▸ **Aim of the task**
For this task, every record below must be reproduced exactly.

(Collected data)

+===+

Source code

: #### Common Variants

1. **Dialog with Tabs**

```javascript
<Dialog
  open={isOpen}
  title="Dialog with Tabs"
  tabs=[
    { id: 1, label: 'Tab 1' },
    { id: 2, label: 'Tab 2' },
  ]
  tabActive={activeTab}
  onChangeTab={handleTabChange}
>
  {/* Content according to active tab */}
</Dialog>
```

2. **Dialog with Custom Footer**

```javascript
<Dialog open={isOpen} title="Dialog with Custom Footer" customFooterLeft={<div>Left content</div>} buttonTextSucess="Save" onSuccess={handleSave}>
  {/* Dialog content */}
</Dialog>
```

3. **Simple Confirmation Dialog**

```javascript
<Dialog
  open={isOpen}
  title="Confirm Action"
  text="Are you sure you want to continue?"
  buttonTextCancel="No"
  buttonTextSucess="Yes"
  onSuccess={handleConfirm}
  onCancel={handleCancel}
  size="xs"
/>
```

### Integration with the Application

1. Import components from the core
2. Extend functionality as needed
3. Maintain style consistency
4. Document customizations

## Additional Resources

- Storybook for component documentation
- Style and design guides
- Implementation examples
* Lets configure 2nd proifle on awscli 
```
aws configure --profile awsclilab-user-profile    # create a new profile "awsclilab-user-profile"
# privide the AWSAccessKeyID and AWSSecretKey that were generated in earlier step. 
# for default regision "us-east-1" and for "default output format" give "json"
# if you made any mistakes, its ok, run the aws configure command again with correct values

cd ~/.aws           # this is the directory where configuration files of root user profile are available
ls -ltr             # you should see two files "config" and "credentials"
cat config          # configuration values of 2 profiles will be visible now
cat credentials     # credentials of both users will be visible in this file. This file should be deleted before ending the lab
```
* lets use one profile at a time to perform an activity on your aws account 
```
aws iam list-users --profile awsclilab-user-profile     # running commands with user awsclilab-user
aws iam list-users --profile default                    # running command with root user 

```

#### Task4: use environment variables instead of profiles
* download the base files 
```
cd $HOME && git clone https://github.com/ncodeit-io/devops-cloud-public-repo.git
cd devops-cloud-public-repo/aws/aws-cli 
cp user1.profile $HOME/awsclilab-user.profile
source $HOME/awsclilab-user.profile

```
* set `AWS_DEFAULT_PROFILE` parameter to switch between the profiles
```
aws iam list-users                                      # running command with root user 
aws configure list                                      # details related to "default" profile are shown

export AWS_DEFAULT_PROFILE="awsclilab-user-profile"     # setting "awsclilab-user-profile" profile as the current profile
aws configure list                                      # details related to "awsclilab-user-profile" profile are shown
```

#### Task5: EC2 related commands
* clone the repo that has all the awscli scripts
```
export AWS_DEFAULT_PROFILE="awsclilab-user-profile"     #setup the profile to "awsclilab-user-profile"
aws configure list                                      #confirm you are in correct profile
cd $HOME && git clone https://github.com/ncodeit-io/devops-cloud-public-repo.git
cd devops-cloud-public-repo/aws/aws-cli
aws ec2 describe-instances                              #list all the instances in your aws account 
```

+===+

▸ **Expected answer**
Source code

: #### Common Variants

1. **Dialog with Tabs**

```javascript
<Dialog
  open={isOpen}
  title="Dialog with Tabs"
  tabs=[
    { id: 1, label: 'Tab 1' },
    { id: 2, label: 'Tab 2' },
  ]
  tabActive={activeTab}
  onChangeTab={handleTabChange}
>
  {/* Content according to active tab */}
</Dialog>
```

2. **Dialog with Custom Footer**

```javascript
<Dialog open={isOpen} title="Dialog with Custom Footer" customFooterLeft={<div>Left content</div>} buttonTextSucess="Save" onSuccess={handleSave}>
  {/* Dialog content */}
</Dialog>
```

3. **Simple Confirmation Dialog**

```javascript
<Dialog
  open={isOpen}
  title="Confirm Action"
  text="Are you sure you want to continue?"
  buttonTextCancel="No"
  buttonTextSucess="Yes"
  onSuccess={handleConfirm}
  onCancel={handleCancel}
  size="xs"
/>
```

### Integration with the Application

1. Import components from the core
2. Extend functionality as needed
3. Maintain style consistency
4. Document customizations

## Additional Resources

- Storybook for component documentation
- Style and design guides
- Implementation examples
* Lets configure 2nd proifle on awscli 
```
aws configure --profile awsclilab-user-profile    # create a new profile "awsclilab-user-profile"
# privide the AWSAccessKeyID and AWSSecretKey that were generated in earlier step. 
# for default regision "us-east-1" and for "default output format" give "json"
# if you made any mistakes, its ok, run the aws configure command again with correct values

cd ~/.aws           # this is the directory where configuration files of root user profile are available
ls -ltr             # you should see two files "config" and "credentials"
cat config          # configuration values of 2 profiles will be visible now
cat credentials     # credentials of both users will be visible in this file. This file should be deleted before ending the lab
```
* lets use one profile at a time to perform an activity on your aws account 
```
aws iam list-users --profile awsclilab-user-profile     # running commands with user awsclilab-user
aws iam list-users --profile default                    # running command with root user 

```

#### Task4: use environment variables instead of profiles
* download the base files 
```
cd $HOME && git clone https://github.com/ncodeit-io/devops-cloud-public-repo.git
cd devops-cloud-public-repo/aws/aws-cli 
cp user1.profile $HOME/awsclilab-user.profile
source $HOME/awsclilab-user.profile

```
* set `AWS_DEFAULT_PROFILE` parameter to switch between the profiles
```
aws iam list-users                                      # running command with root user 
aws configure list                                      # details related to "default" profile are shown

export AWS_DEFAULT_PROFILE="awsclilab-user-profile"     # setting "awsclilab-user-profile" profile as the current profile
aws configure list                                      # details related to "awsclilab-user-profile" profile are shown
```

#### Task5: EC2 related commands
* clone the repo that has all the awscli scripts
```
export AWS_DEFAULT_PROFILE="awsclilab-user-profile"     #setup the profile to "awsclilab-user-profile"
aws configure list                                      #confirm you are in correct profile
cd $HOME && git clone https://github.com/ncodeit-io/devops-cloud-public-repo.git
cd devops-cloud-public-repo/aws/aws-cli
aws ec2 describe-instances                              #list all the instances in your aws account 
```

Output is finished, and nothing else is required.